The Conservative Woman By Ben Pile May 24, 2022
AS inflation rises and the prospects for our return to normality following the pandemic fade ever more into the distant future, criticism is rightly focusing on financial institutions and regulators. They claim that printing money, which has inevitably caused prices to rise, was necessary to mitigate the economic chaos of lockdowns. But now they appear to be behind a third act of immense self-harm to help to steer the world to inflation and deliberately prevent economic recovery. The rise in energy prices the world has seen were not the result of an unforeseeable supply crisis, but engineered by those charged with managing the economy.
In a recent interview, Bank of England Governor Andrew Bailey admitted to Sky News his discomfort at the UK rate of inflation heading towards 10 per cent. ‘We are being struck by historically large shocks,’ explained Bailey, removing himself and his organisation from the spotlight. ‘Who of us thought there would be a war in Europe of the sort that we’re seeing?’ he asked rhetorically.
As it happens, many people have been predicting such a conflict. Analysts, be they critics of Nato or Moscow, have long and for different reasons warned that Ukraine risks becoming the point of renewed east-west tension, and many Ukrainians themselves have spoken about the grim inevitability of war, at least since 2014. But this article is about energy and climate policy, not war. I raise the issue here because, like me, you might have expected the Governor of the Bank of England to have kept a watching brief on geopolitics.
We would be wrong, then. It turns out that the chief regulator of the UK economy (the sixth largest in the world) and his predecessor were far more concerned with the putative risks from climate change than with developments in geopolitics. The Bank of England’s webpages could have been written by an XR activist. ‘Climate change creates financial risks and economic consequences,’ it claims. ‘These risks and consequences matter for our mission to maintain monetary and financial stability.’ Endless volumes of reports and links to pages after pages make the case, citing equally endless scientific reports that I have always considered to be suspect.
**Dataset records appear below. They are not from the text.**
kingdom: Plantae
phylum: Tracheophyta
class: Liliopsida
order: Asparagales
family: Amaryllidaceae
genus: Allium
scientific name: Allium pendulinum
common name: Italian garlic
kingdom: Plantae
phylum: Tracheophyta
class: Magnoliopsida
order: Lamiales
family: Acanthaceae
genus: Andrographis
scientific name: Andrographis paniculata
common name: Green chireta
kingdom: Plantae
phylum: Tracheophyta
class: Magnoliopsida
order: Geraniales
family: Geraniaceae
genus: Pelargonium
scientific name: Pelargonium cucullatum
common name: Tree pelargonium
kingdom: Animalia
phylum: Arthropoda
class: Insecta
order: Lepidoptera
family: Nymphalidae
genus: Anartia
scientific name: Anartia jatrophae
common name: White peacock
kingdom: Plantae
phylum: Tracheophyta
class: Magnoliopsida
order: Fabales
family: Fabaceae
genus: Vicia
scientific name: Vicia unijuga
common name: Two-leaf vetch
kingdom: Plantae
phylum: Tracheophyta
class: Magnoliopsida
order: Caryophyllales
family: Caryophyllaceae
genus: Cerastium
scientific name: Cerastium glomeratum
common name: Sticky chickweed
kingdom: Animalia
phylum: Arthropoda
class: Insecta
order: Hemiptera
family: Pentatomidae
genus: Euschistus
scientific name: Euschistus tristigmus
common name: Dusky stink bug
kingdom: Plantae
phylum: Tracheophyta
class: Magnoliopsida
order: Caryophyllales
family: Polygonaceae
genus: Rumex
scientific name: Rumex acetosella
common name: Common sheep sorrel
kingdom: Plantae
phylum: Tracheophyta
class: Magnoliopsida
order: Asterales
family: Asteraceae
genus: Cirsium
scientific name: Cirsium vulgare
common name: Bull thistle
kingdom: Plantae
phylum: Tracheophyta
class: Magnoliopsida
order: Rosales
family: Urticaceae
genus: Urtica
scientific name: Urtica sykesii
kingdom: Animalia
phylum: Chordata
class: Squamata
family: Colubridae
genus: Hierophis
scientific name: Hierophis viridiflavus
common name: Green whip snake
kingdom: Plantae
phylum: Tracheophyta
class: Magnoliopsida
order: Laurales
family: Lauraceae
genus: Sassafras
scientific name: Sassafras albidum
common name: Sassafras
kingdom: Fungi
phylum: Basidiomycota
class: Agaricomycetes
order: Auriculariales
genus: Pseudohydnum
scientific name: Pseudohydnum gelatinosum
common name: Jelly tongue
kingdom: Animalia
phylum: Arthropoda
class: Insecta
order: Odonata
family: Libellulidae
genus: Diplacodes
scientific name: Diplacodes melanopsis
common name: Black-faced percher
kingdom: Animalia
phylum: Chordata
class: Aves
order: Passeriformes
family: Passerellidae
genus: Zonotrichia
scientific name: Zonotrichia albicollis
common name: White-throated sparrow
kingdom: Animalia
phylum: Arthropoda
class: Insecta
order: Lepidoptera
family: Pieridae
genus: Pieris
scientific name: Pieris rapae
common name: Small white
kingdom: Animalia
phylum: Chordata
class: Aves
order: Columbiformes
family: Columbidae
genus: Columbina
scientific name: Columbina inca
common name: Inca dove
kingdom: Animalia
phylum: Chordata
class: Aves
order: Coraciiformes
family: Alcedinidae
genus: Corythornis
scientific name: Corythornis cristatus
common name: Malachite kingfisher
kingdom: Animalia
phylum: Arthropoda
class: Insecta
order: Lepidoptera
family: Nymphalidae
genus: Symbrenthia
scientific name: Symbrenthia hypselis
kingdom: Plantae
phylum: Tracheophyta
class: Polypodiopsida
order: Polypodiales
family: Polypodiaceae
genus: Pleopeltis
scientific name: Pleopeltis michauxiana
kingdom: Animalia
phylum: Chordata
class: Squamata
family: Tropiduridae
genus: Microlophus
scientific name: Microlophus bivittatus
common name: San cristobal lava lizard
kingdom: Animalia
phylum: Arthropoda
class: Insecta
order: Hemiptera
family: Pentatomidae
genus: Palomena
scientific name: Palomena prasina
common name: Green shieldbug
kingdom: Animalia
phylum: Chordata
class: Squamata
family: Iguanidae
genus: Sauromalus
Put simply, I do not believe that society’s sensitivity to climate is in any way equivalent to climate’s sensitivity to carbon dioxide. The planet may well be slightly warmer, but there exists very little evidence that this is creating economic risks. On the contrary, people everywhere are becoming much wealthier. (Or were, before the pandemic.) I shall spare the word count here, but I have written about it at length in many other places if you remain unconvinced. Suffice it to say that it is logically impossible for ‘risks’ to be growing as the BoE claim while an economy is growing, which it was, even in the world’s most seemingly climate-ravaged places.